Fig. S8.

Overall structure of PirA^vp and PirB^vp. The two asymmetric monomers of PirA^vp (Left) and PirB^vp (Right) are superimposed and colored in green and cyan. Arrows and cylinders represent β-strands and α-helices, respectively. All secondary structural elements are labeled, and the N and C termini are shown. PirA^vp folds into an eight-stranded antiparallel β-barrel with jelly-roll topology as seen in viral capsid proteins, and composed of the BIDG and CHEF β-sheets.

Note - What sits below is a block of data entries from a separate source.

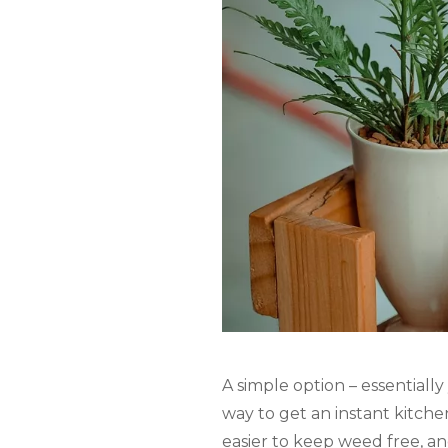
A simple option – essentially
way to get an instant kitche
easier to keep weed free, an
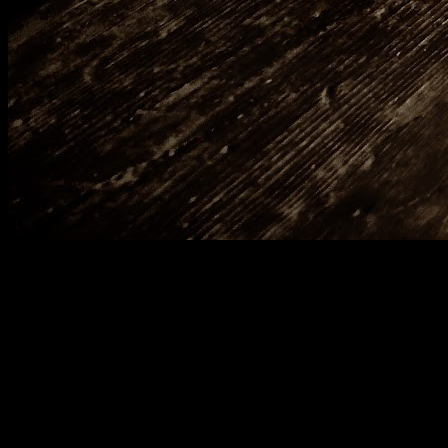
[
June 2020
]
Croxley Green branch line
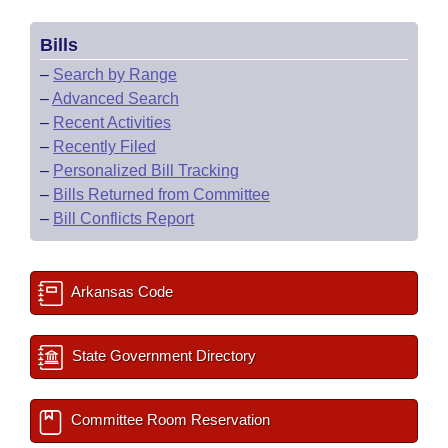
Bills
–
Search by Range
–
Advanced Search
–
Recent Activities
–
Recently Filed
–
Personalized Bill Tracking
–
Bills Returned from Committee
–
Bill Conflicts Report
Arkansas Code
State Government Directory
Committee Room Reservation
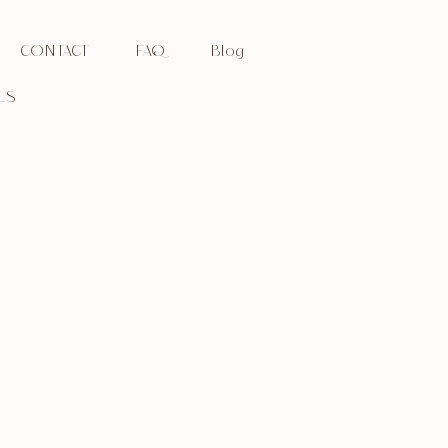
CONTACT
FAQ
Blog
LS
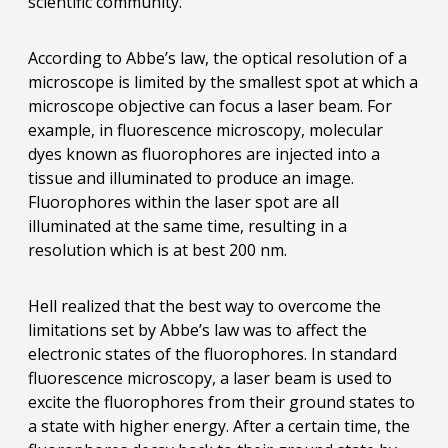
scientific community.
According to Abbe’s law, the optical resolution of a
microscope is limited by the smallest spot at which a
microscope objective can focus a laser beam. For
example, in fluorescence microscopy, molecular
dyes known as fluorophores are injected into a
tissue and illuminated to produce an image.
Fluorophores within the laser spot are all
illuminated at the same time, resulting in a
resolution which is at best 200 nm.
Hell realized that the best way to overcome the
limitations set by Abbe’s law was to affect the
electronic states of the fluorophores. In standard
fluorescence microscopy, a laser beam is used to
excite the fluorophores from their ground states to
a state with higher energy. After a certain time, the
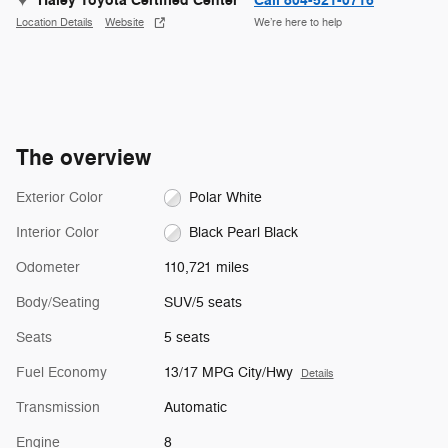
Haley Toyota Certified Center
Call 804-521-0716
Location Details
Website
We’re here to help
The overview
Exterior Color
Polar White
Interior Color
Black Pearl Black
Odometer
110,721 miles
Body/Seating
SUV/5 seats
Seats
5 seats
Fuel Economy
13/17 MPG City/Hwy
Details
Transmission
Automatic
Engine
8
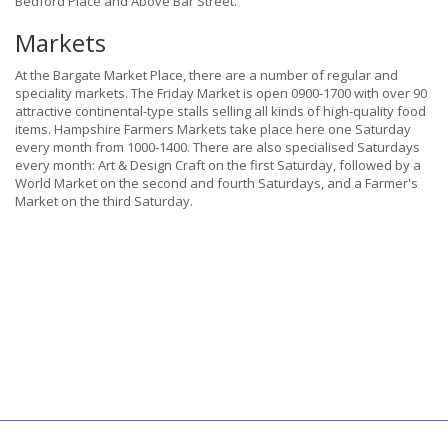
Bedford Place and Above Bar Street.
Markets
At the Bargate Market Place, there are a number of regular and
speciality markets. The Friday Market is open 0900-1700 with over 90
attractive continental-type stalls selling all kinds of high-quality food
items. Hampshire Farmers Markets take place here one Saturday
every month from 1000-1400. There are also specialised Saturdays
every month: Art & Design Craft on the first Saturday, followed by a
World Market on the second and fourth Saturdays, and a Farmer's
Market on the third Saturday.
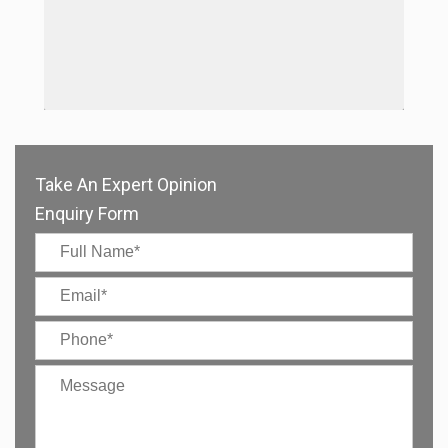
Take An Expert Opinion
Enquiry Form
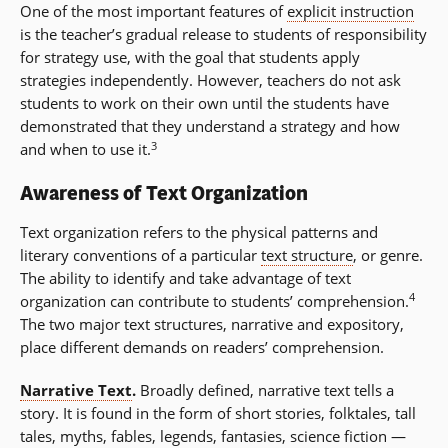
One of the most important features of
explicit instruction
is the teacher’s gradual release to students of responsibility
for strategy use, with the goal that students apply
strategies independently. However, teachers do not ask
students to work on their own until the students have
demonstrated that they understand a strategy and how
3
and when to use it.
Awareness of Text Organization
Text organization refers to the physical patterns and
literary conventions of a particular
text structure
, or genre.
The ability to identify and take advantage of text
4
organization can contribute to students’ comprehension.
The two major text structures, narrative and expository,
place different demands on readers’ comprehension.
Narrative Text
.
Broadly defined, narrative text tells a
story. It is found in the form of short stories, folktales, tall
tales, myths, fables, legends, fantasies, science fiction —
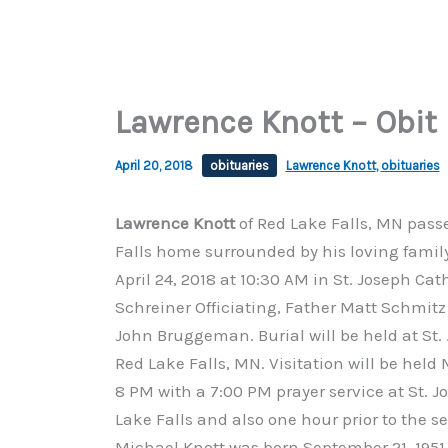
Lawrence Knott – Obit
April 20, 2018
obituaries
Lawrence Knott
,
obituaries
Lawrence Knott
of Red Lake Falls, MN passe
Falls home surrounded by his loving family.
April 24, 2018 at 10:30 AM in St. Joseph Ca
Schreiner Officiating, Father Matt Schmi
John Bruggeman. Burial will be held at St.
Red Lake Falls, MN. Visitation will be held 
8 PM with a 7:00 PM prayer service at St. 
Lake Falls and also one hour prior to the 
Michael Knott was born September 21, 1951 a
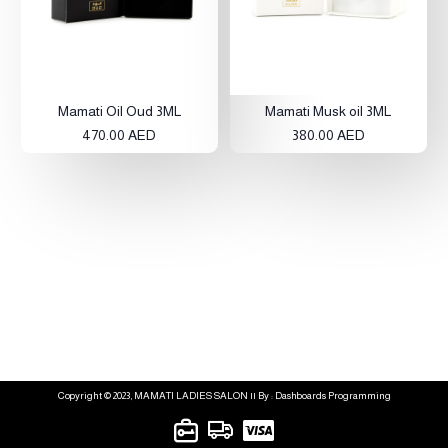
Mamati Oil Oud 3ML
Mamati Musk oil 3ML
470.00 AED
380.00 AED
Copyright © 2023, MAMATI LADIES SALON || By : Dashboards Programming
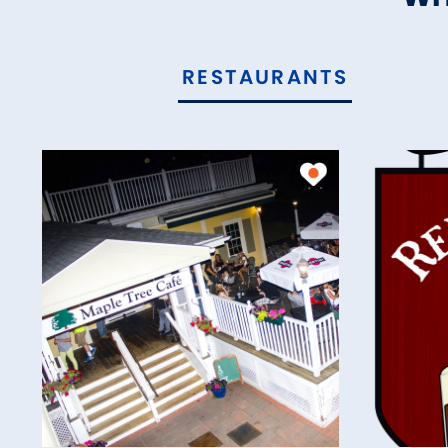
RESTAURANTS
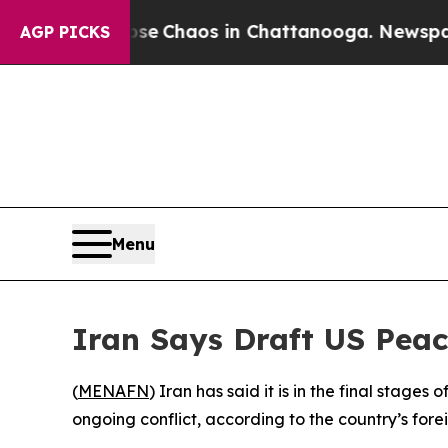
otal Collapse
Chaos in Chattanooga. Newspaper O
AGP PICKS
Menu
Iran Says Draft US Pea
(
MENAFN
) Iran has said it is in the final sta
ongoing conflict, according to the country’s fore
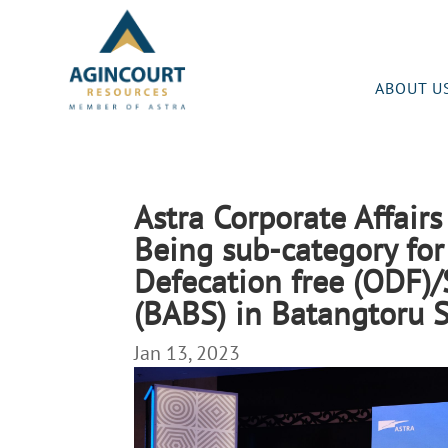
ABOUT U
Astra Corporate Affair
Being sub-category for
Defecation free (ODF)
(BABS) in Batangtoru S
Jan 13, 2023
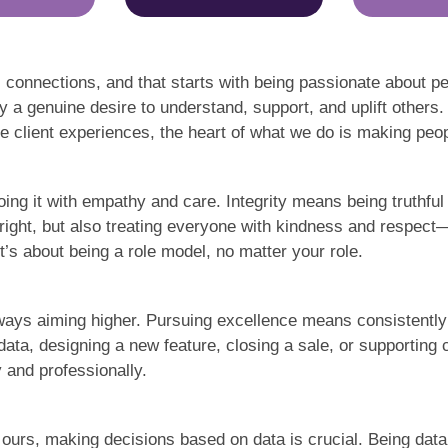
 connections, and that starts with being passionate about pe
 a genuine desire to understand, support, and uplift others.
 client experiences, the heart of what we do is making peopl
oing it with empathy and care. Integrity means being truthfu
g right, but also treating everyone with kindness and respec
t’s about being a role model, no matter your role.
ays aiming higher. Pursuing excellence means consistently 
ata, designing a new feature, closing a sale, or supporting 
 and professionally.
e ours, making decisions based on data is crucial. Being dat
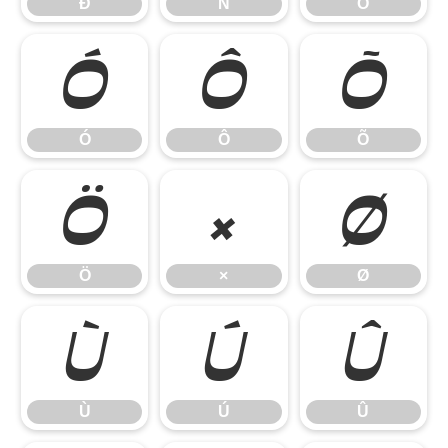
Ð
Ñ
Ò
Ó
Ô
Õ
Ó
Ô
Õ
Ö
×
Ø
Ö
×
Ø
Ù
Ú
Û
Ù
Ú
Û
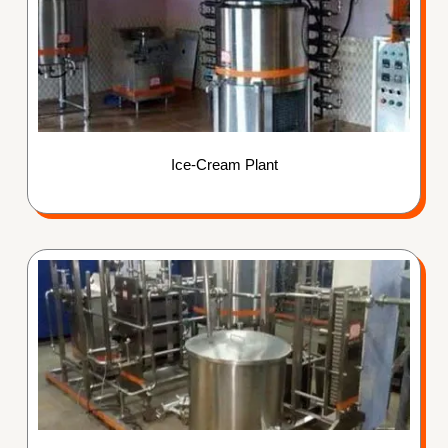
Ice-Cream Plant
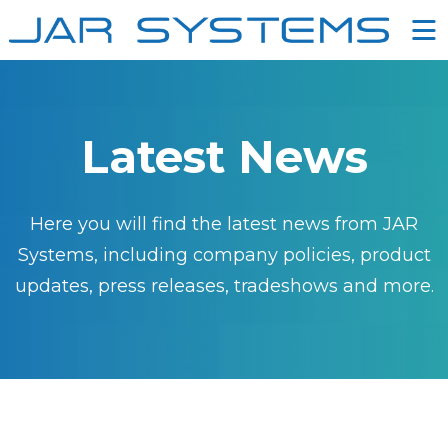
Ë
Latest News
Here you will find the latest news from JAR
Systems, including company policies, product
updates, press releases, tradeshows and more.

A large β-bulge was found in strand C. PirB^vp folds into an N domain with seven α-helices and a C domain with 10 β-strands. Helix α1 is short, and helices α2, α4, and α7 are kinked. A large loop insertion was found in the middle of helix α2. Strands β1–β4 and β5–β8 of the C domain constitute two antiparallel sheets in a wedge-like formation, and the long β9–β10 ribbon intercalates between the two β-sheets on the proximal side near the N domain. The N and C domains are connected by a long loop of more than 40 residues, which includes a short helix (α8). The N-terminal segments of both PirA^vp and PirB^vp are flexible. Except for the N terminals, the two monomers of PirA^vp show an rmsd of 0.25 Å for 101 Cα atoms, and those of PirB^vp differ by an rmsd of 0.76 Å for 412 Cα atoms. The inserted loop in α2 deviates by 3.3–5.4 Å.